Col Curran (dark shorts) who gave up the chance of overseas professional football to forge a very successful career in Australia : Photo – Anton Cermak

We play far too few international matches in Australia, again an important way to help fans connect with the Socceroos. Even when not constricted by international breaks, the national team plays Argentina in China and Mexico in Texas ? There are a number of Asian nations that would provide stiff opposition for Australia and how hard would it be to play a mid week game against our New Zealand neighbours. If overseas based players could not obtain a release from their clubs, there would be plenty of others here, keen to represent their country. I’m sure that Australian football followers might warm  more to the national team, if we could watch them play more often, not just in occasional World Cup and Olympic Games qualifying matches against the likes of Bangladesh and Lebanon.

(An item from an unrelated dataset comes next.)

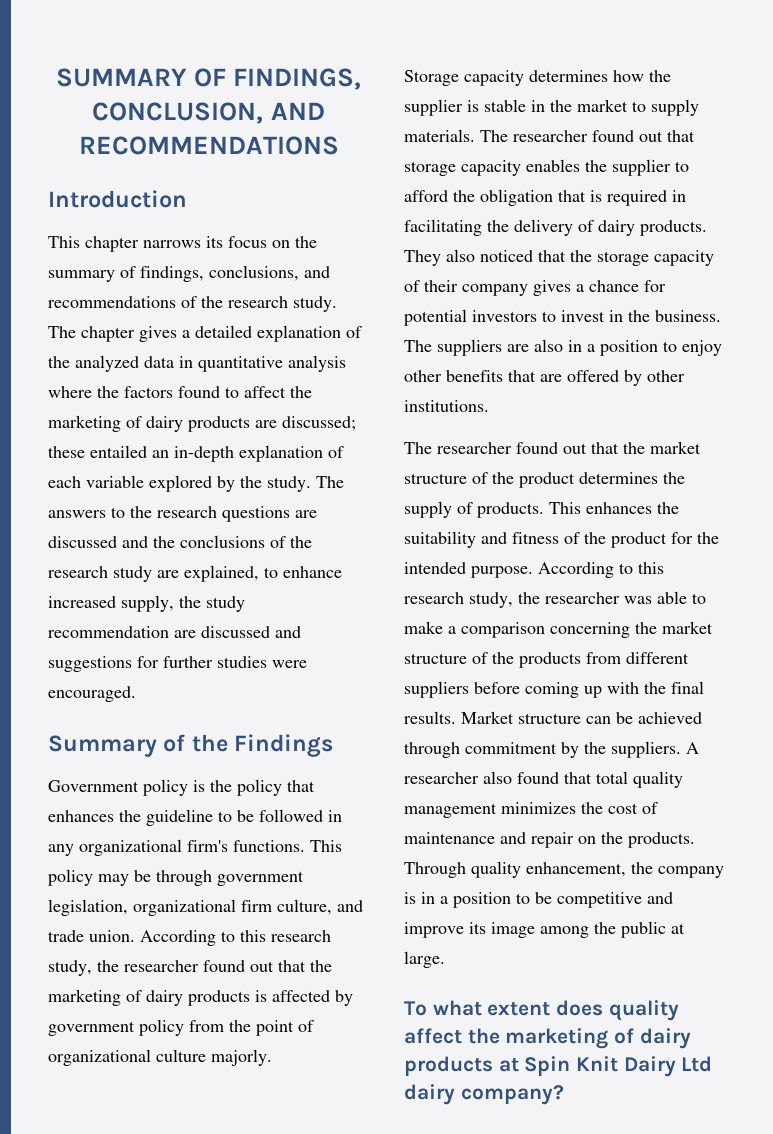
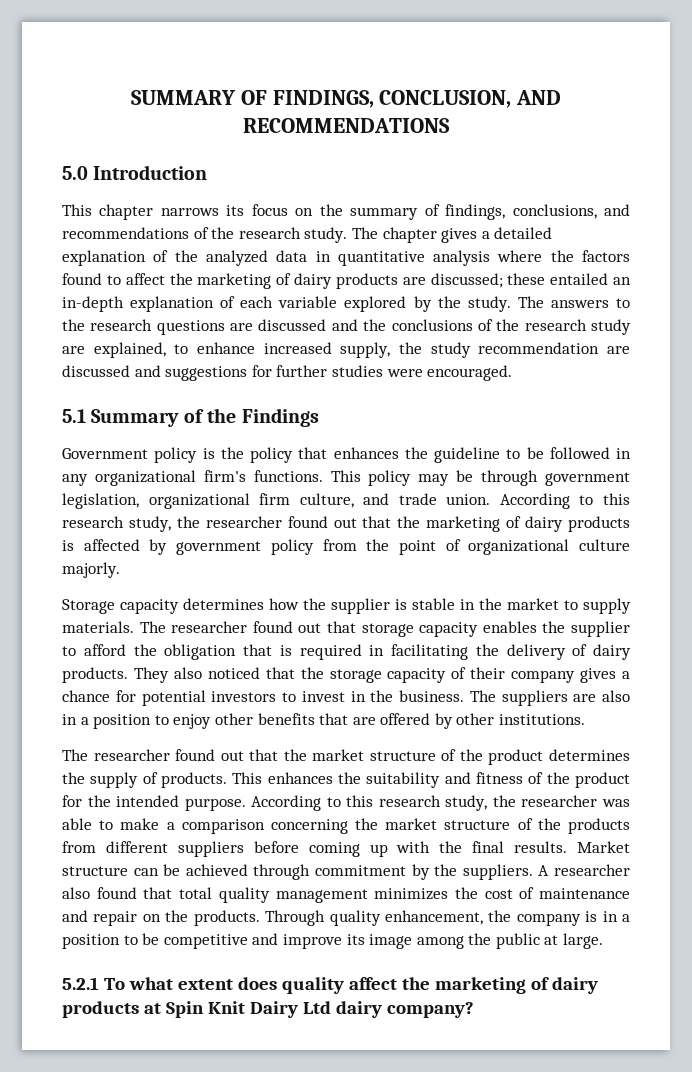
(339, 145) none -> [62,166,88,180] 5.0
(136, 694) none -> [62,409,86,423] 5.1
(445, 959) none -> [62,977,99,990] 5.2.1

Australia has a huge number of registered footballers and it is imperative that we cash in on the volume of grassroots players and have them embrace our national football teams. For this to happen, we need more national team players turning out regularly here in Australia. Too many local players head overseas mistakenly thinking that the overseas grass is always greener. To stop the export of our best talent, it is imperative that Australia has seamless, vibrant professional competitions that are fully connected through promotion and relegation. Where every match counts and 16 and 17 year old players consistently have the opportunity to compete with the country’s best.

Until those competitions materialise and player’s salaries increase, it will be hard to avoid local players seeking football and financial fortune overseas. In the meantime, let’s give more national team opportunities to those playing locally and cease this cultural cringe mentality where the local player is frequently considered inferior to the “strangers” playing overseas. Then, the Socceroos might find a greater slice of the nation’s love.